_Problem to solve_. How many lines in the entries below include the word "oder"? Respond with the number only.

::: Input data

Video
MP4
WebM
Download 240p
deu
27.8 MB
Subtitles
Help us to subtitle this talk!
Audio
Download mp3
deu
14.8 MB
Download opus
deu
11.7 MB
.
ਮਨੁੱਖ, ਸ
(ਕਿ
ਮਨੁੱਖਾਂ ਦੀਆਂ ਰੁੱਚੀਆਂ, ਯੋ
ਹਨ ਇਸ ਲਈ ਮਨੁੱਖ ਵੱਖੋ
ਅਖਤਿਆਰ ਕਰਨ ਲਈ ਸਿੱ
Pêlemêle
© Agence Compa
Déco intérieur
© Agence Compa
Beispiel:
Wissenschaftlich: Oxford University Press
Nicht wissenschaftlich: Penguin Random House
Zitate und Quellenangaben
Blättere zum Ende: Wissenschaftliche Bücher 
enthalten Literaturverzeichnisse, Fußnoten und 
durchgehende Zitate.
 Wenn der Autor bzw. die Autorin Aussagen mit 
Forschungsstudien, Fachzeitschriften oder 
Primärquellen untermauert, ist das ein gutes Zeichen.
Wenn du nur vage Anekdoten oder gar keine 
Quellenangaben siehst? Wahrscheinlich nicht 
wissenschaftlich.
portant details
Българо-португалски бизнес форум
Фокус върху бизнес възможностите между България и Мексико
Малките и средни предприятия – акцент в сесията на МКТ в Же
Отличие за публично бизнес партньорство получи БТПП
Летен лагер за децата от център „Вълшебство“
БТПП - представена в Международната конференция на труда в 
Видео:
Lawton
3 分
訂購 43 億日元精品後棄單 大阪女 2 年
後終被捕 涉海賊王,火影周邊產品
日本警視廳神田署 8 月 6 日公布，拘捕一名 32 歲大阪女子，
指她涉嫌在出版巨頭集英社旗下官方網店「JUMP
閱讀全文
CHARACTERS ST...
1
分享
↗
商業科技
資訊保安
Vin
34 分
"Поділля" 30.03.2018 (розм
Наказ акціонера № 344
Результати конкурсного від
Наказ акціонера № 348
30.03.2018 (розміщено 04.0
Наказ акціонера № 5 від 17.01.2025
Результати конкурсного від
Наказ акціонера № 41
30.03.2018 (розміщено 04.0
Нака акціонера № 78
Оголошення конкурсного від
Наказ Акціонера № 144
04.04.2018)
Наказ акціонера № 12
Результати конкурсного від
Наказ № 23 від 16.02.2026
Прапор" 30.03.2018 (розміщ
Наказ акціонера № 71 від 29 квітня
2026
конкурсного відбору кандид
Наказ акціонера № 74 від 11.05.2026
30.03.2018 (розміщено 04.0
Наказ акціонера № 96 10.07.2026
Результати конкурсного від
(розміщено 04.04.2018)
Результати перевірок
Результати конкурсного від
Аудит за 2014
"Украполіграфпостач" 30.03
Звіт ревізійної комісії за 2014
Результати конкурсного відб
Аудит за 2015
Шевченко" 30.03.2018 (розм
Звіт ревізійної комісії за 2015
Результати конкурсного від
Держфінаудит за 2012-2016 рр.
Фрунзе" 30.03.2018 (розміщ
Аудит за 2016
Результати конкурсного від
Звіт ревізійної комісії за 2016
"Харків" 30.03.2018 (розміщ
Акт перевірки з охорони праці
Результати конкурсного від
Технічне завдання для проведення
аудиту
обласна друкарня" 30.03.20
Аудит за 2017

::::::

_Written response_. 2